=== Supplied data ===
(begin)
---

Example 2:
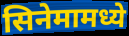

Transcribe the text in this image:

सिनेमामध्ये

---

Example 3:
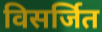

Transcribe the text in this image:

विसर्जित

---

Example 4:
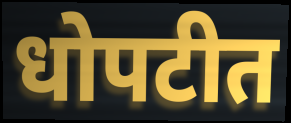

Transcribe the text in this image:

धोपटीत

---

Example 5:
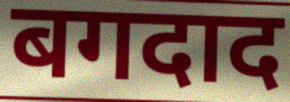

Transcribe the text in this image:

बगदाद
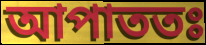
আপাততঃ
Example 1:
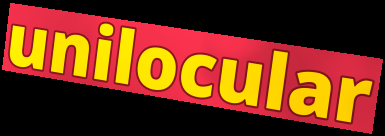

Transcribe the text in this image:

unilocular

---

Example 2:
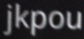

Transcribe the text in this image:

jkpou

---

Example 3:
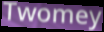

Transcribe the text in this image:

Twomey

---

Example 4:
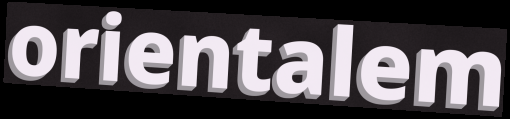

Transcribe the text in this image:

orientalem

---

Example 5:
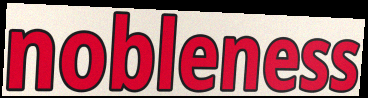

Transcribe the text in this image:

nobleness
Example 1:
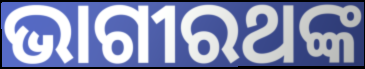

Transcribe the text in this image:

ଭାଗୀରଥଙ୍କ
(end)
=== Required work ===
Rewrite the lines above, putting "Copy out" wherever "Transcribe" appears and leaving everything else unchanged. Omit the pictures from your version.

=== Response to the exercise ===
---

Example 2:

Copy out the text in this image:

सिनेमामध्ये

---

Example 3:

Copy out the text in this image:

विसर्जित

---

Example 4:

Copy out the text in this image:

धोपटीत

---

Example 5:

Copy out the text in this image:

बगदाद
আপাততঃ
Example 1:

Copy out the text in this image:

unilocular

---

Example 2:

Copy out the text in this image:

jkpou

---

Example 3:

Copy out the text in this image:

Twomey

---

Example 4:

Copy out the text in this image:

orientalem

---

Example 5:

Copy out the text in this image:

nobleness
Example 1:

Copy out the text in this image:

ଭାଗୀରଥଙ୍କ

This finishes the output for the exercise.